Yuval Dor, who led the team from Hebrew University that also identified groups of co-methylated sites with the ability to track tissue of origin last year, said in an email this week that Zhang and colleagues approach reflects and expands upon his team's findings.

It is also a "significant advance" over what Lo and colleagues demonstrated in their analysis using bisulfite sequencing data the year before, Dor added.

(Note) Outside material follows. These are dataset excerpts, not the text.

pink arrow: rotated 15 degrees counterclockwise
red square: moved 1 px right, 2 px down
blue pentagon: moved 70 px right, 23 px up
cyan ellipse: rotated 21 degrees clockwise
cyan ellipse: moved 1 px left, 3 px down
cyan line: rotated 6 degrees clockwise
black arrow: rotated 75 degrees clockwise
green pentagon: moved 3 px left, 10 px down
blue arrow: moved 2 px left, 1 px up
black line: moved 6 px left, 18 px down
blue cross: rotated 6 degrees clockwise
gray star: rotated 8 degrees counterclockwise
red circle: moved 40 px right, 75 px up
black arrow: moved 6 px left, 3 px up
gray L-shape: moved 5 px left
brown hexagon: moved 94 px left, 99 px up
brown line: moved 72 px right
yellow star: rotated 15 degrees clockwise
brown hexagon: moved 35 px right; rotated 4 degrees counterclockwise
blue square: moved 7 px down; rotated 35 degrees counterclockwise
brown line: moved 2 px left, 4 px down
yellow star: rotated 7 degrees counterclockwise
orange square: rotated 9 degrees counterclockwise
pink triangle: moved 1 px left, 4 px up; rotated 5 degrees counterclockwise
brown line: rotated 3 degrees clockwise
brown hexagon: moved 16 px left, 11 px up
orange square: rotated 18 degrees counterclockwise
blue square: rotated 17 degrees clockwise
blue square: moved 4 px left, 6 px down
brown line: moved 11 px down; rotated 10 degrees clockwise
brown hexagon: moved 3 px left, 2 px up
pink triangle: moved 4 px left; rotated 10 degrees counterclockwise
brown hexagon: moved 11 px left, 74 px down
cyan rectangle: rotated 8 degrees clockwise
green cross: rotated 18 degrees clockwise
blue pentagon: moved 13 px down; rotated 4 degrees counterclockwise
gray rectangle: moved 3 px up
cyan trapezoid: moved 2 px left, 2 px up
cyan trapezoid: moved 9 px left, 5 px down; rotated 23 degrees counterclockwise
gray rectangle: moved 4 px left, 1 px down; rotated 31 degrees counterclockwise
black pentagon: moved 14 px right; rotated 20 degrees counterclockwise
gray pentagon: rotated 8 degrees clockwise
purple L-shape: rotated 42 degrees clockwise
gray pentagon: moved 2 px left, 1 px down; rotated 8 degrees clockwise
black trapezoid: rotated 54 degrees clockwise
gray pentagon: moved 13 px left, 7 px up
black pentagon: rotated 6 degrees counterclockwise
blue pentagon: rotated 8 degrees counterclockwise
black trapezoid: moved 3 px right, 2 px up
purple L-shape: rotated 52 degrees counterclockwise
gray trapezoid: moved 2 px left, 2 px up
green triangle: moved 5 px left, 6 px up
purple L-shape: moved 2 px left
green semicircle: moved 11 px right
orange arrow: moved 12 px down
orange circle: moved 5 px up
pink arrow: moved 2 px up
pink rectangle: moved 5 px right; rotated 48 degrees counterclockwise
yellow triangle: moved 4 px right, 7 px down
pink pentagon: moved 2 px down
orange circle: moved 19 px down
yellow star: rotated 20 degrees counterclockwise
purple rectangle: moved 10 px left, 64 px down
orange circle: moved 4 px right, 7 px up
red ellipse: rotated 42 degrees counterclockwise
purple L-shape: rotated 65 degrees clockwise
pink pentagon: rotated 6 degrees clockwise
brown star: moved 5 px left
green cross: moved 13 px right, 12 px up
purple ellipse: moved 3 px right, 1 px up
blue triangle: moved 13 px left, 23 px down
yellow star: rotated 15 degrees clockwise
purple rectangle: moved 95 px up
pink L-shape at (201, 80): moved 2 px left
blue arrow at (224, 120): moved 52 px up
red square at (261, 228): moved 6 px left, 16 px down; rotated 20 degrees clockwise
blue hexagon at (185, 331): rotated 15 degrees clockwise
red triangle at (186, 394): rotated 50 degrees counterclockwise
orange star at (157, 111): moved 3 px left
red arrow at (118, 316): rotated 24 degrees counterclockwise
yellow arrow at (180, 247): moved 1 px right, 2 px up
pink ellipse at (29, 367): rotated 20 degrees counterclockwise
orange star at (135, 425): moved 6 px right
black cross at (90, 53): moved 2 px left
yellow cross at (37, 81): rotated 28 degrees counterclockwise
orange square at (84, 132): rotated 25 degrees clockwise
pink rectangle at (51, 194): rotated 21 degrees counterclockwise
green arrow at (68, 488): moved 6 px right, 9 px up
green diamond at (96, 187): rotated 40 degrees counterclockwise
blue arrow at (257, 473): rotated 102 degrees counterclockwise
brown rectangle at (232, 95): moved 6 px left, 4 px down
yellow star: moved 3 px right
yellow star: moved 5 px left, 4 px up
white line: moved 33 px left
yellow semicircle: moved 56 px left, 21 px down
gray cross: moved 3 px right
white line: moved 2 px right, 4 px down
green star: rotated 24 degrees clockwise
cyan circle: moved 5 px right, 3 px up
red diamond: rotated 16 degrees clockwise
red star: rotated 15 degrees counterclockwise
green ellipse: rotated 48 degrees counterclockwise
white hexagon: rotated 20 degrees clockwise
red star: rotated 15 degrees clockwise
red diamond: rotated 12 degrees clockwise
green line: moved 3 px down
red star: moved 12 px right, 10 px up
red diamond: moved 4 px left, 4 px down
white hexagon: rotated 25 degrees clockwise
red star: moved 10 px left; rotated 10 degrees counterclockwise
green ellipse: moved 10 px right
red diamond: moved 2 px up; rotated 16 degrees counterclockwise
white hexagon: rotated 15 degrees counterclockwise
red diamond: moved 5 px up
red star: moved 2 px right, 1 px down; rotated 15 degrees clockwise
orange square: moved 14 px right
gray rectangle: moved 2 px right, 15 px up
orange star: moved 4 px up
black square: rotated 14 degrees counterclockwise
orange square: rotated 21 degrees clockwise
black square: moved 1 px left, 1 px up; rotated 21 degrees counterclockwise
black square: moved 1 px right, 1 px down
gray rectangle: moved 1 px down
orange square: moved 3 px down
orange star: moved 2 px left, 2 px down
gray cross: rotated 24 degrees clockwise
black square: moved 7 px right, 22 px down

Though it remains to be seen how well methylation haplotype-based analyses (or other methods being investigated) hold up in additional samples and diseases, Dor said, "the clinical potential is enormous, for detection of cancer and much beyond."

Zhang said that based on the results reported by Shendure and colleagues at UW, the nucleosome approach that that group is commercializing could potentially be complementary to methylation haplotyping.

"It's two different aspects of epigenetics — in one you are looking at which part of the chromatin is open and closed and in the other you are looking a stretch of DNA that has methyl groups attached," so there could be independent and added value from each type of analysis.

Zhang's startup Singlera said last summer that it had formed an alliance with Fudan University's Taizhou Health Science Institute to analyze samples from a large cohort of Chinese volunteers to identify biomarkers of early-stage cancer.

He explained this week that that cohort will be used to support further development of the haplotype method described in Nature Genetics.

"That cohort has been going on for about 9 years with about 200,000 normal [individuals], some of whom develop cancer, with [longitudinal] samples both before and after they are diagnosed."

Though he believes that the study results also bode well for using tissue-specific haplotypes to diagnose or track other types of diseases, Singlera's near-term focus is on the early cancer detection.